The client reads the API key once and attaches it to every request as a bearer token. Keys are tenant-scoped — one key, one tenant, one scope mask.

await pore.grants.create({
subject: "user:alice",
relation: "owner",
object: "document:42",
});

Grants are tuples of (subject, relation, object). This call says “alice owns document 42.” The call is idempotent: if the tuple already exists, nothing changes and the existing grant is returned.

const { authorized } = await pore.check({
subject: "user:alice",
relation: "editor",
object: "document:42",
});
console.log(authorized); // true

Notice we granted owner but checked editor.

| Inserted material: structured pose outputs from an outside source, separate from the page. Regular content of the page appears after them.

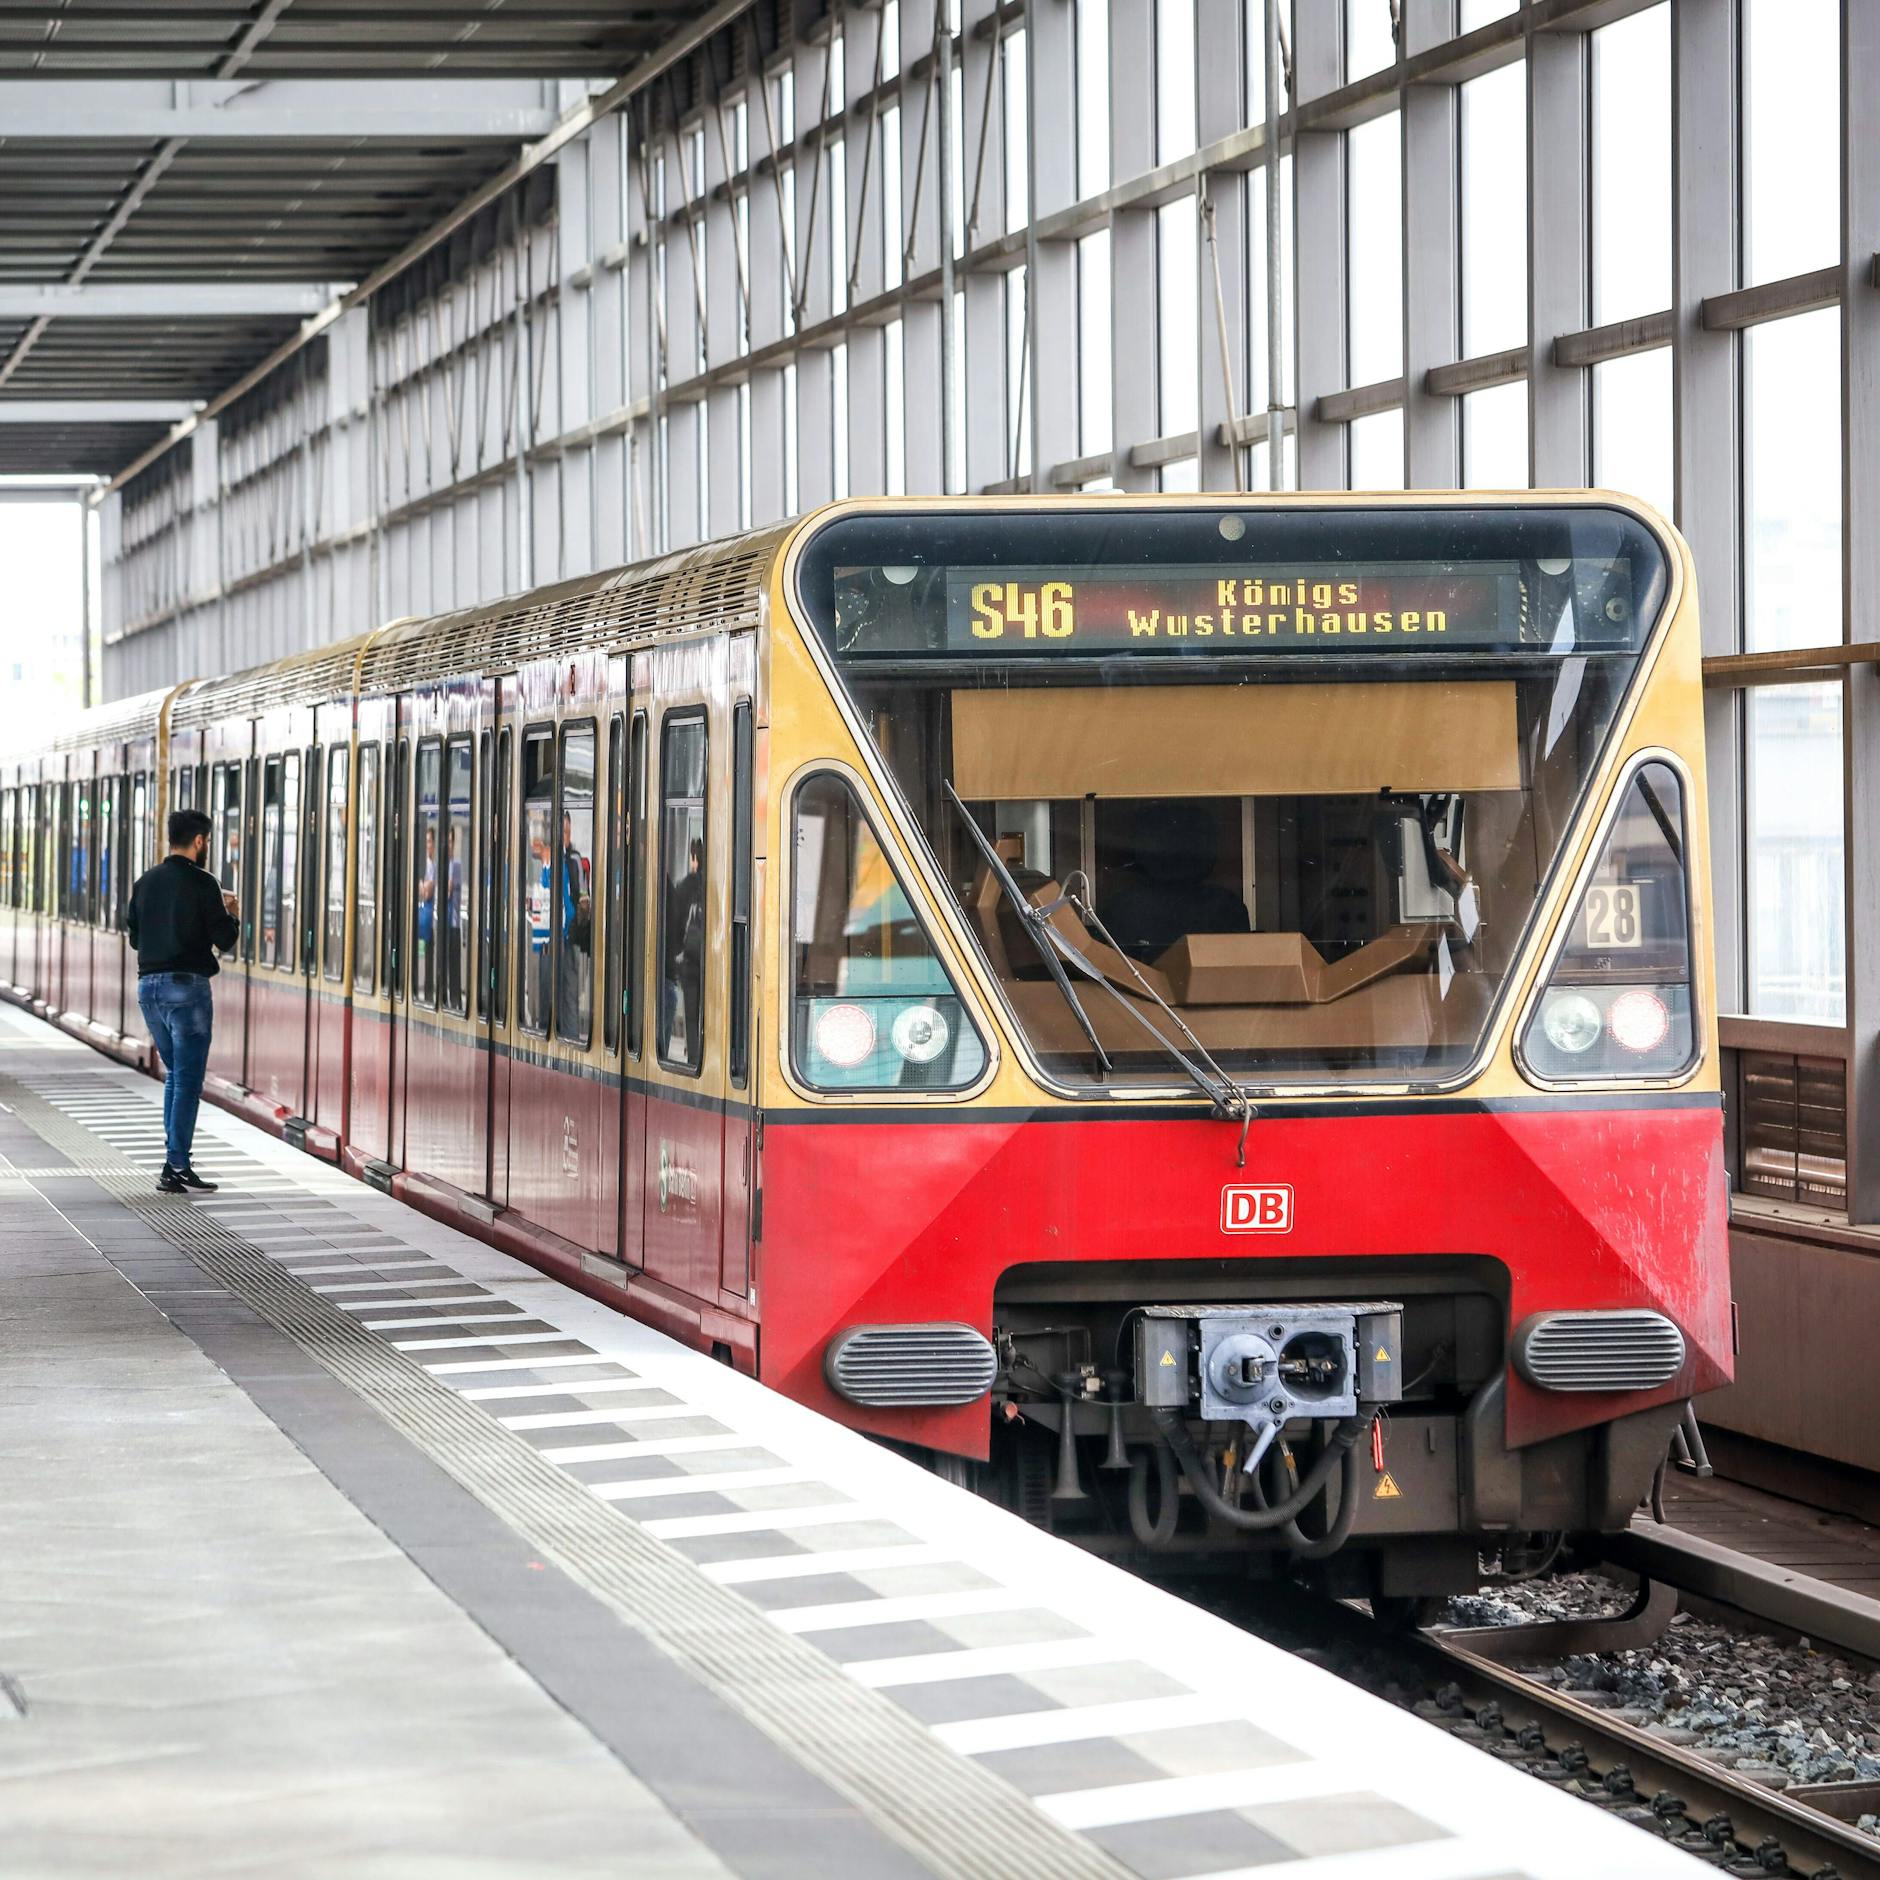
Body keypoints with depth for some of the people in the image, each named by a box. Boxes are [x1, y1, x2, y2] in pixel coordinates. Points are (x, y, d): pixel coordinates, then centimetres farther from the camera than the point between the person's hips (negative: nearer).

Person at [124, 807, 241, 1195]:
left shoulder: (146, 882, 9)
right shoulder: (202, 883, -10)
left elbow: (134, 936, 15)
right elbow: (224, 938, -10)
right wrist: (232, 914, 10)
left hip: (149, 985, 6)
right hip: (187, 986, -6)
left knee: (175, 1073, 19)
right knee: (188, 1079, -2)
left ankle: (175, 1159, 16)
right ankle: (176, 1168, -6)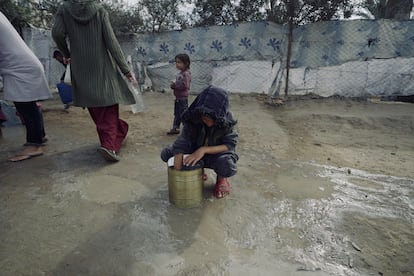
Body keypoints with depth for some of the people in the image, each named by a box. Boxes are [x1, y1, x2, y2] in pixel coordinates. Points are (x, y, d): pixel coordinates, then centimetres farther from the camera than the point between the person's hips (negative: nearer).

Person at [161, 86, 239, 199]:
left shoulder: (226, 120, -25)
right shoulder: (193, 118, -24)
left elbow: (230, 145, -22)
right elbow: (181, 143, -28)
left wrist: (204, 150, -36)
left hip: (216, 152, -2)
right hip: (196, 151, 3)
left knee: (227, 167, -38)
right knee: (166, 154, -16)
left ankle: (221, 178, 3)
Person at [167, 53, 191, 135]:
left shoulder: (186, 74, -18)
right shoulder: (181, 73, 12)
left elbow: (184, 85, -28)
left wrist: (174, 85, -18)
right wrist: (173, 84, -1)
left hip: (183, 98, -10)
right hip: (178, 98, 10)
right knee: (177, 114, 17)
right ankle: (175, 128, 28)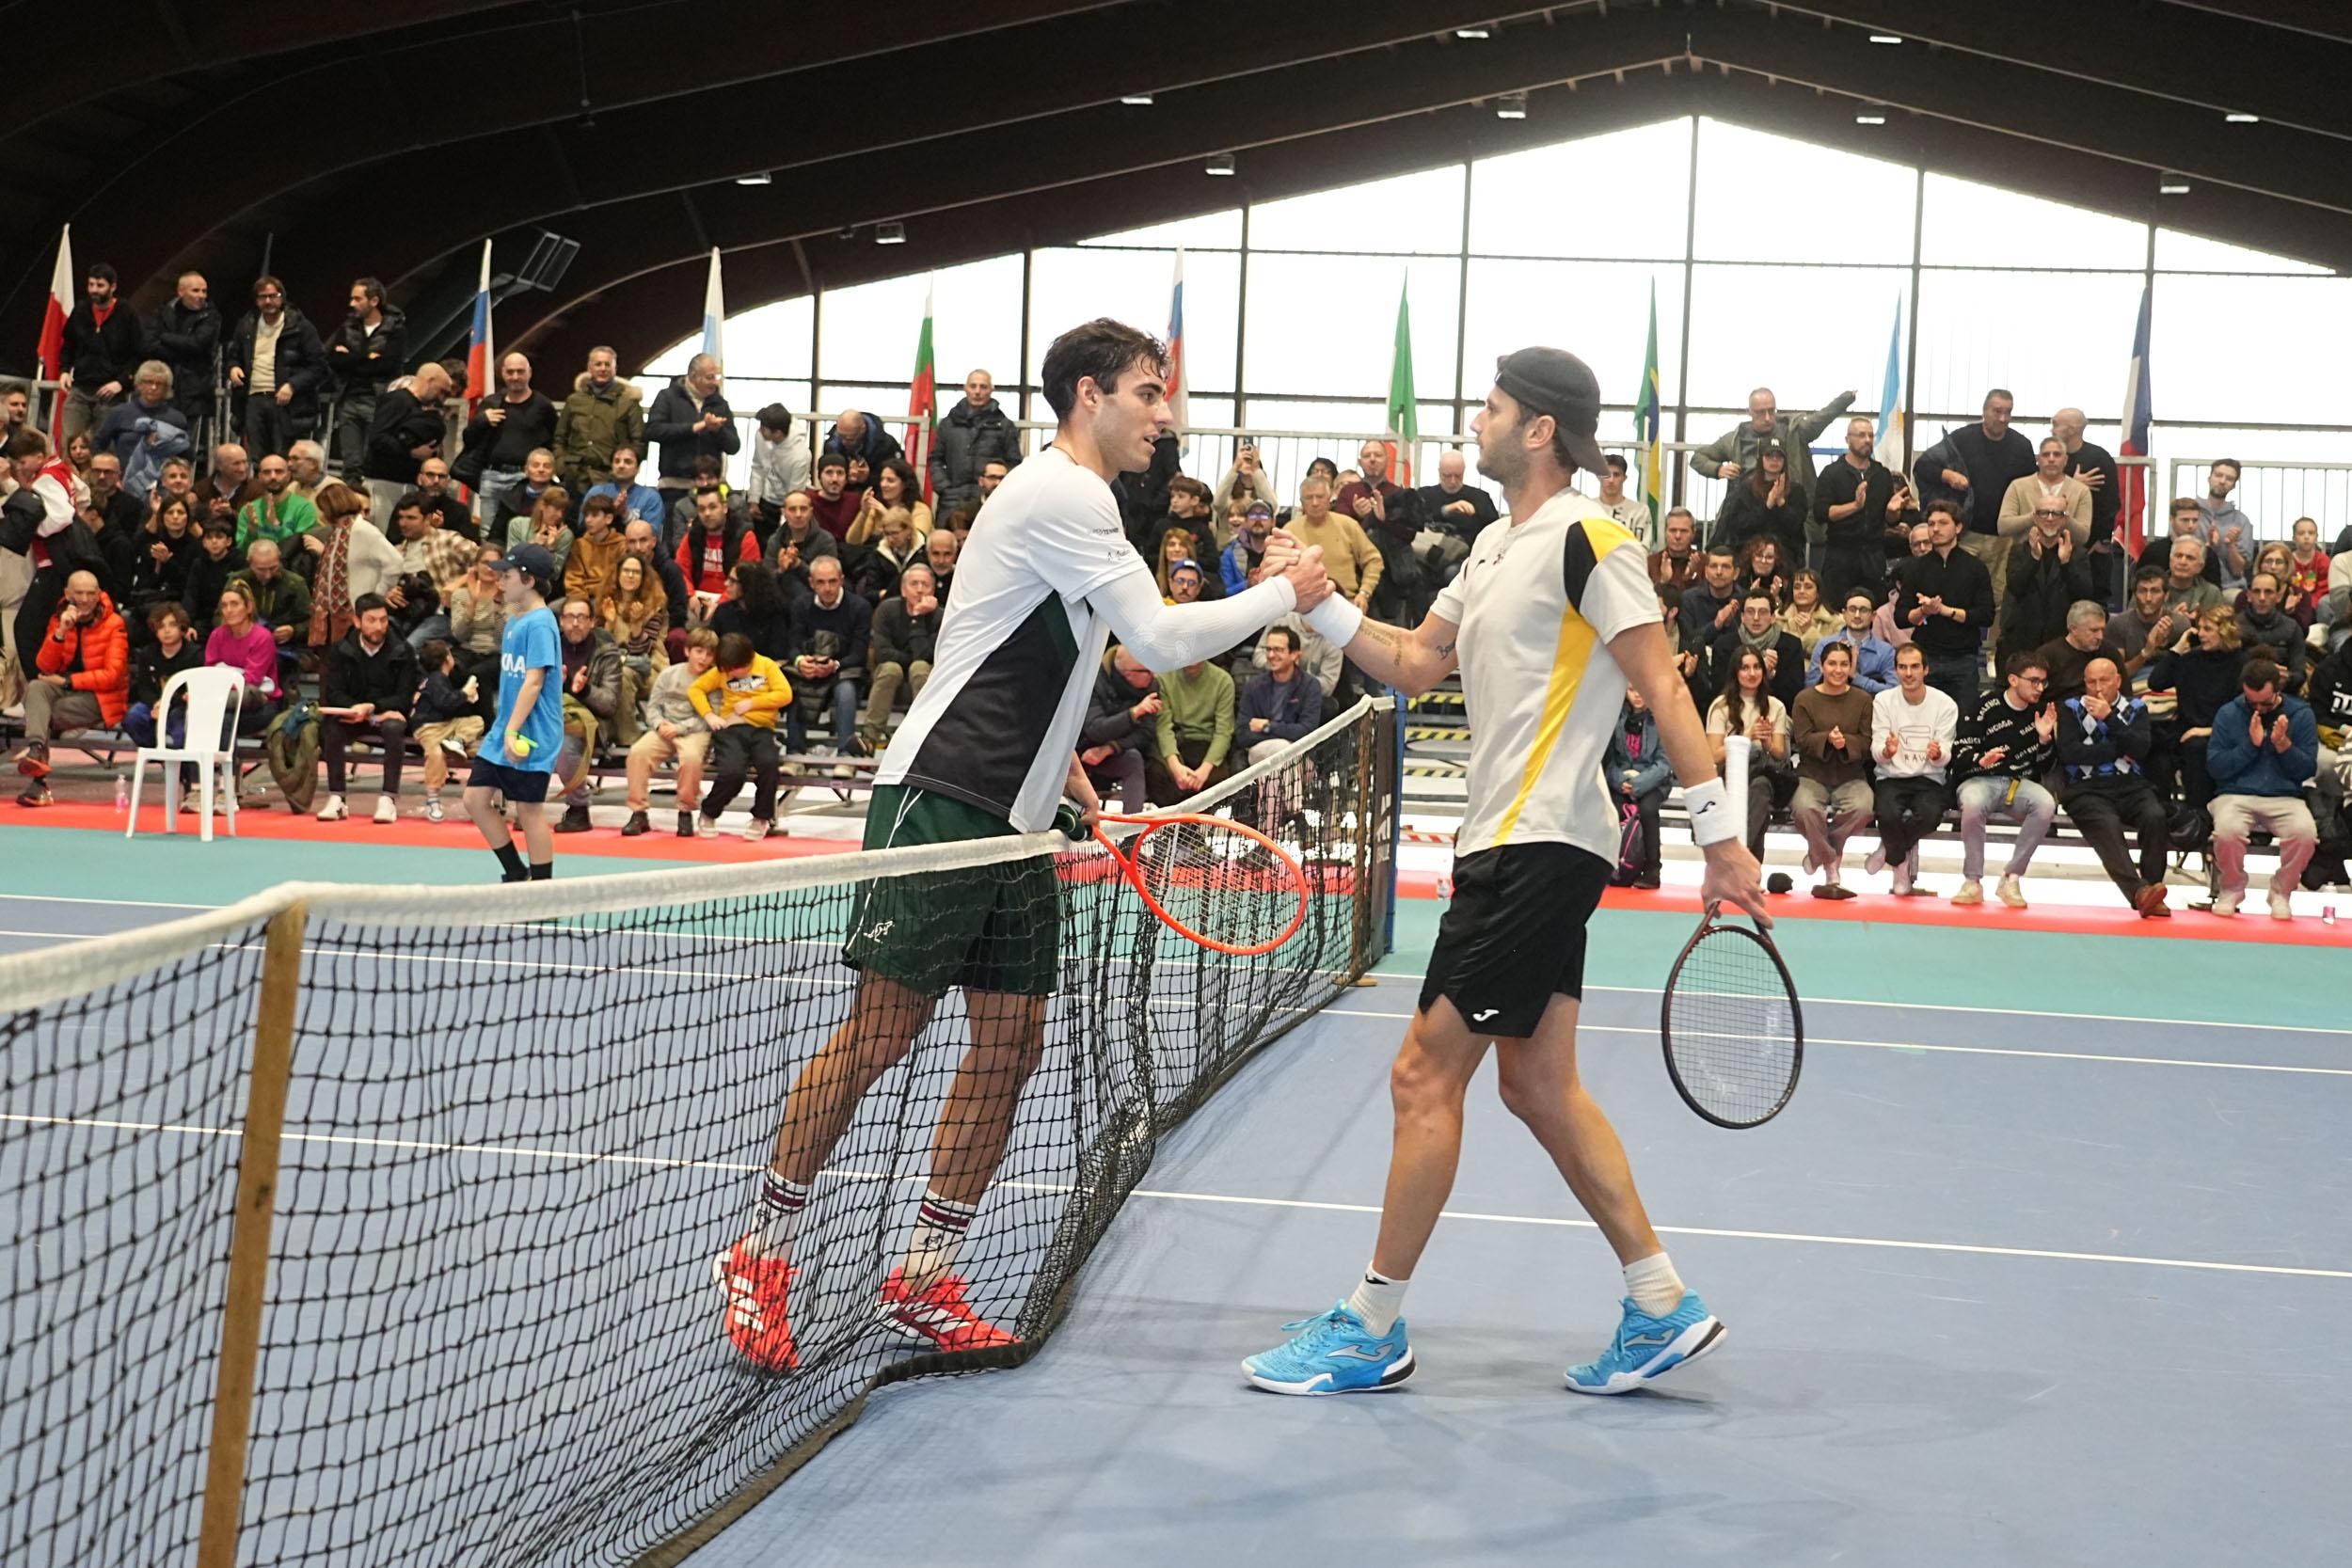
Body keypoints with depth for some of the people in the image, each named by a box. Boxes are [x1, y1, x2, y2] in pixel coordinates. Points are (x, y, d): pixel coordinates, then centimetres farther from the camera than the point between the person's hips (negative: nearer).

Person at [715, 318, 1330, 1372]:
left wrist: (1070, 778, 18)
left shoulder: (1069, 499, 20)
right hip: (940, 798, -10)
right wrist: (1282, 594, -6)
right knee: (882, 1030, -7)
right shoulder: (1063, 494, -11)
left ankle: (923, 1282, 12)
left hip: (1011, 818, 10)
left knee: (1011, 1039, 4)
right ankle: (760, 1256, 6)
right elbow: (1160, 640, -17)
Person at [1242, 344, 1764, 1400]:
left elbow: (1662, 687, -15)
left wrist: (1719, 834, -18)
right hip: (1509, 844, 10)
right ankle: (1663, 1308, 19)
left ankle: (1371, 1331, 6)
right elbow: (1415, 663, 20)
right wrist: (1314, 599, 7)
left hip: (1541, 848, -10)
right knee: (1537, 1081, 12)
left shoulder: (1586, 539, -12)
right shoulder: (1498, 544, 17)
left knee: (1425, 1075, -5)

Pore’s inheritance hierarchy (owner ⊇ editor ⊇ viewer) authorizes alice as editor because she is the owner. See inheritance for the full rules.

await pore.grants.revoke({
subject: "user:alice",
relation: "owner",
object: "document:42",
});

Revocation deletes the specific tuple. The underlying DELETE /v1/grants returns 204 on success and 404 if the tuple did not exist — the SDK surfaces this as a thrown error on not found. There are no negative tuples — the absence of a grant is what removes authorization.